Job: Below this line is a set of entries; quote exactly the lines from the line that contains "[612,366,667,379] World. ->" to the line that contains "[227,954,242,967] 5. -> [470,807,481,817] 4.", both lines included.

Supplied records:
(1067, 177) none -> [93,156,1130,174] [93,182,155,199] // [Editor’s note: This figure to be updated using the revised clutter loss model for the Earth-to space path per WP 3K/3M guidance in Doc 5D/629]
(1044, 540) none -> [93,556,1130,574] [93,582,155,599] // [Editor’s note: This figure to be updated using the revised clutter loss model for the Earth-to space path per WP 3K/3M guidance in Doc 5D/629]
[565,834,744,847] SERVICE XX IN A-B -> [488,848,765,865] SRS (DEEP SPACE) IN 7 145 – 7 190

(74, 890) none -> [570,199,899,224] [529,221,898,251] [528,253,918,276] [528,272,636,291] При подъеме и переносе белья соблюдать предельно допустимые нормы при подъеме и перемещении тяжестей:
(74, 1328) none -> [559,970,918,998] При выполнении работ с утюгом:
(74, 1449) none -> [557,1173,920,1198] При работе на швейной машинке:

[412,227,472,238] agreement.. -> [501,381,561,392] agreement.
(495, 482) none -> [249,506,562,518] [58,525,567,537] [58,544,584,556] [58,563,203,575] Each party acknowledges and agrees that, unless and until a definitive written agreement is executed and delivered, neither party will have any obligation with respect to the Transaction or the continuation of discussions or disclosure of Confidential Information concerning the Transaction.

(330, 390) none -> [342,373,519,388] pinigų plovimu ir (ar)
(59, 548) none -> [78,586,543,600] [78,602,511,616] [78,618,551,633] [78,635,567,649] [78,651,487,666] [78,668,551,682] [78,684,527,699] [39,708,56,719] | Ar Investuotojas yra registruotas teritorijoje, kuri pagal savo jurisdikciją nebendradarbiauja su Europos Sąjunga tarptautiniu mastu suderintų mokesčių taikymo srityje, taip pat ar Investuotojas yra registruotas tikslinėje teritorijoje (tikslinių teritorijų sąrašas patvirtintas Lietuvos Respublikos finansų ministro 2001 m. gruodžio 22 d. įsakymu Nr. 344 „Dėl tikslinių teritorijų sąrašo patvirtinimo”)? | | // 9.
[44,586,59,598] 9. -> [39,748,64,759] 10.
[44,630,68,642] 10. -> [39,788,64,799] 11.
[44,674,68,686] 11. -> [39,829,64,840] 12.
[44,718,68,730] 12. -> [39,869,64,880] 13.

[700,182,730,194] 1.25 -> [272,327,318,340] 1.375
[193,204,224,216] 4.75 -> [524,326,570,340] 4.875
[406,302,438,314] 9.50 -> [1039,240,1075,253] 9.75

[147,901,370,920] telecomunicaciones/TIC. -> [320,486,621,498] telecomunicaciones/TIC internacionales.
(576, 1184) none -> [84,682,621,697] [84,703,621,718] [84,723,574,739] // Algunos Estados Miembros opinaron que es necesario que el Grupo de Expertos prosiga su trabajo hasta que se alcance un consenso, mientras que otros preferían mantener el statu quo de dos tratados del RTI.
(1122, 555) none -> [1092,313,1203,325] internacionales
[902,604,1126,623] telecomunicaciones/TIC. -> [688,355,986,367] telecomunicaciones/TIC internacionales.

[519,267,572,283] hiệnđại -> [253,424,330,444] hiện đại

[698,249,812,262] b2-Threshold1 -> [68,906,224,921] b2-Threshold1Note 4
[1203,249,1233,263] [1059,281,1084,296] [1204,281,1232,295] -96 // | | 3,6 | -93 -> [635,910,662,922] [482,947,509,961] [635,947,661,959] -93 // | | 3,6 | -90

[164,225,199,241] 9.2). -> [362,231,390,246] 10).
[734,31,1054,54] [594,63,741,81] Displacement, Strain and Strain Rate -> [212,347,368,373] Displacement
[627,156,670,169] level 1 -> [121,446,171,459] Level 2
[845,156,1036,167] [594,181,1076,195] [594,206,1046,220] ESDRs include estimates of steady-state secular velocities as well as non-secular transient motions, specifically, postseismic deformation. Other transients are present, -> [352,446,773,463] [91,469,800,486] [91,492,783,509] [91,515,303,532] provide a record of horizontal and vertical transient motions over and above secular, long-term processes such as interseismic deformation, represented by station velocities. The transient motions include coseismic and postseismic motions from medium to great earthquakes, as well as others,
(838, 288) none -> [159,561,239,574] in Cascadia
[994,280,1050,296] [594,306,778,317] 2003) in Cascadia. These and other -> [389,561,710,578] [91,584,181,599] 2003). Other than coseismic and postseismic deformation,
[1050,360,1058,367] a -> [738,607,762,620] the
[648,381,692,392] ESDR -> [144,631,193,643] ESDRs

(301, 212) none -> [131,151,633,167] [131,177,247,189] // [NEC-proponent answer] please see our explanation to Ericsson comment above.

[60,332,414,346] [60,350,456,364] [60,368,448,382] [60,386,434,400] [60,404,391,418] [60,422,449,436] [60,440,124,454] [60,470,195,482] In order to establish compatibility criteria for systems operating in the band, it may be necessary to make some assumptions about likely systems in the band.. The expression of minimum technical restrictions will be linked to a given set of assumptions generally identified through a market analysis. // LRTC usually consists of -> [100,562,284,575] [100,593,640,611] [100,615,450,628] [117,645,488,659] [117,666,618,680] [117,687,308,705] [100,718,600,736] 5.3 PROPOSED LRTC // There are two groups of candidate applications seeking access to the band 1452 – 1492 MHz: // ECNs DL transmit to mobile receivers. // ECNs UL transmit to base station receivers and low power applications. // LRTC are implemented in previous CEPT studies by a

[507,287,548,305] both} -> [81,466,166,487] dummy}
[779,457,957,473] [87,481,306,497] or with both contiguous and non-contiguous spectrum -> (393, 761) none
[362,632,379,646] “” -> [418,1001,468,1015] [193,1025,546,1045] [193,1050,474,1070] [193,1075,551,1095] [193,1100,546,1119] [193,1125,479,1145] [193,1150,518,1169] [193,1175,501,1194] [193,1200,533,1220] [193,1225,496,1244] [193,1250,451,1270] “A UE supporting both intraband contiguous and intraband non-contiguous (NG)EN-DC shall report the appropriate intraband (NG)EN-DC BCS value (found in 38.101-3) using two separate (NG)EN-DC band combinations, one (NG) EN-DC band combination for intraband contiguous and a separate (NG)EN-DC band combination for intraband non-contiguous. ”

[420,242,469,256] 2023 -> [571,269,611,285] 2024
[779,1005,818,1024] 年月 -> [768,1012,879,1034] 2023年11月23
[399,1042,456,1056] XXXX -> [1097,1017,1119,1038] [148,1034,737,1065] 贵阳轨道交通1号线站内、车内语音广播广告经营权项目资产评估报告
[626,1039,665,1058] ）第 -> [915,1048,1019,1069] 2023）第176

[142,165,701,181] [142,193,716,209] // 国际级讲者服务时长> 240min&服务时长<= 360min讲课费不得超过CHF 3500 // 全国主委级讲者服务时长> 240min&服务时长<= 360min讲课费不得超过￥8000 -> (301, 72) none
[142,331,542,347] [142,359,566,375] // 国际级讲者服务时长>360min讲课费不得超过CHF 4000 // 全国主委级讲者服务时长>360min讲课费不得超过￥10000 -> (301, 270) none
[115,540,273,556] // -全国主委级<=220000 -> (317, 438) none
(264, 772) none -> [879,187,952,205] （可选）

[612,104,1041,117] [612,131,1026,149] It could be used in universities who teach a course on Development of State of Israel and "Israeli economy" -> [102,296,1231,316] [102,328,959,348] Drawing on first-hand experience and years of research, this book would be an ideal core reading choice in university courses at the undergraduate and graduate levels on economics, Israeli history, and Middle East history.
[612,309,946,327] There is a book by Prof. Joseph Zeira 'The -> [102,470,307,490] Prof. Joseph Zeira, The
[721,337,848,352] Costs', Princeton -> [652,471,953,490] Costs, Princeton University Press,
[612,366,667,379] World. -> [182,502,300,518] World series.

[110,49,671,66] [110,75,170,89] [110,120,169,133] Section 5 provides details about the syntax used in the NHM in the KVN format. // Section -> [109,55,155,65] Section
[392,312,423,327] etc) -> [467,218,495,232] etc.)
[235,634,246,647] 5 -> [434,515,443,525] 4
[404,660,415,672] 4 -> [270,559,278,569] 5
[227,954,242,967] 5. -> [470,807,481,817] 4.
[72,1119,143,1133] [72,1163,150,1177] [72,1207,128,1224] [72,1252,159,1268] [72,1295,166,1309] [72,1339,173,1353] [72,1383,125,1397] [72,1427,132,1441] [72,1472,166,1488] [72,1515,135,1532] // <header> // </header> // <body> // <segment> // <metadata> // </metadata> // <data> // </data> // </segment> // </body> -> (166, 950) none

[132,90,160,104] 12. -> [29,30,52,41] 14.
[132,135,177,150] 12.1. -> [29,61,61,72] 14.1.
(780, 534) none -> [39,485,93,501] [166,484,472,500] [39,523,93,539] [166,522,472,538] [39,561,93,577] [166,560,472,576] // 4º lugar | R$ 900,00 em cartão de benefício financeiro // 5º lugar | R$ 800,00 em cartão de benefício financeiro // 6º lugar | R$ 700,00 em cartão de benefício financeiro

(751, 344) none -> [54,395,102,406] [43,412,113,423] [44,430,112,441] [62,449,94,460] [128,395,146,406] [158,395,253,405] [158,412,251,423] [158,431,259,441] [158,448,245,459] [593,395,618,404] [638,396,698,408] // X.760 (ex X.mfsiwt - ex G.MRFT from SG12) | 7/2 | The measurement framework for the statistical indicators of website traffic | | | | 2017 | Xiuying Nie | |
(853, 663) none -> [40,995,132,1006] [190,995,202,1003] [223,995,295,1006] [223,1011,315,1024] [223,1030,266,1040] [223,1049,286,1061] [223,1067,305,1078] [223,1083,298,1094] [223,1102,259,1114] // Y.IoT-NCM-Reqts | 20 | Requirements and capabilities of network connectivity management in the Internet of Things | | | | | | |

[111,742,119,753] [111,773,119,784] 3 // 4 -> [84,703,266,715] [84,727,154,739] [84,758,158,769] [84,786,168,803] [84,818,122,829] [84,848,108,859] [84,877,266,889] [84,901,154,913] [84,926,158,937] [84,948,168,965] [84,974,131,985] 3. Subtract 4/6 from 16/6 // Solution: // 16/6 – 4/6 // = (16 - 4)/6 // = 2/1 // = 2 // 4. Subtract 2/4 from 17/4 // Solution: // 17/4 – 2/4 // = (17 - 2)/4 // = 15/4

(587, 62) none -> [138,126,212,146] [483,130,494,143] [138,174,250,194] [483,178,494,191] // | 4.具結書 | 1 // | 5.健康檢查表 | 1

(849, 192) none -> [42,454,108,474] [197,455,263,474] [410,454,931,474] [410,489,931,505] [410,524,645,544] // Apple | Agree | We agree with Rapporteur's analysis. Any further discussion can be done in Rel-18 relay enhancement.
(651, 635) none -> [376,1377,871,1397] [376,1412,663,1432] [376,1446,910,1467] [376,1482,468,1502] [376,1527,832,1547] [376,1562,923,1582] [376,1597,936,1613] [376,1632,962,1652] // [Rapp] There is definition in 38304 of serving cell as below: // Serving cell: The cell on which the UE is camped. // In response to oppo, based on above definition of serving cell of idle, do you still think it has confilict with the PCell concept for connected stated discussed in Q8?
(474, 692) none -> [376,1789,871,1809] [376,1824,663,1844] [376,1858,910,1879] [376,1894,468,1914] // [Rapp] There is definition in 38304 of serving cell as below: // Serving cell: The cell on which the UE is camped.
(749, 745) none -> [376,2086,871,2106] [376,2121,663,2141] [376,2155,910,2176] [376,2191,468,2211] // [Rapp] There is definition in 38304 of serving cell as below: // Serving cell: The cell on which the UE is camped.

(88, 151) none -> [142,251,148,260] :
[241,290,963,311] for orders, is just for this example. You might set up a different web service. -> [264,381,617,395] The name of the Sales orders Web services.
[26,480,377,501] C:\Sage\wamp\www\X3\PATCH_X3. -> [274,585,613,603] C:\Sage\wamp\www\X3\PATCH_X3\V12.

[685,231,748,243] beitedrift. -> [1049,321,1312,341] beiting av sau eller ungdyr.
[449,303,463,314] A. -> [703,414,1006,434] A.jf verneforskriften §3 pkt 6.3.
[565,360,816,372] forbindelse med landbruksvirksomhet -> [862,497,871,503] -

Exercise result:
[612,366,667,379] World. -> [182,502,300,518] World series.

[110,49,671,66] [110,75,170,89] [110,120,169,133] Section 5 provides details about the syntax used in the NHM in the KVN format. // Section -> [109,55,155,65] Section
[392,312,423,327] etc) -> [467,218,495,232] etc.)
[235,634,246,647] 5 -> [434,515,443,525] 4
[404,660,415,672] 4 -> [270,559,278,569] 5
[227,954,242,967] 5. -> [470,807,481,817] 4.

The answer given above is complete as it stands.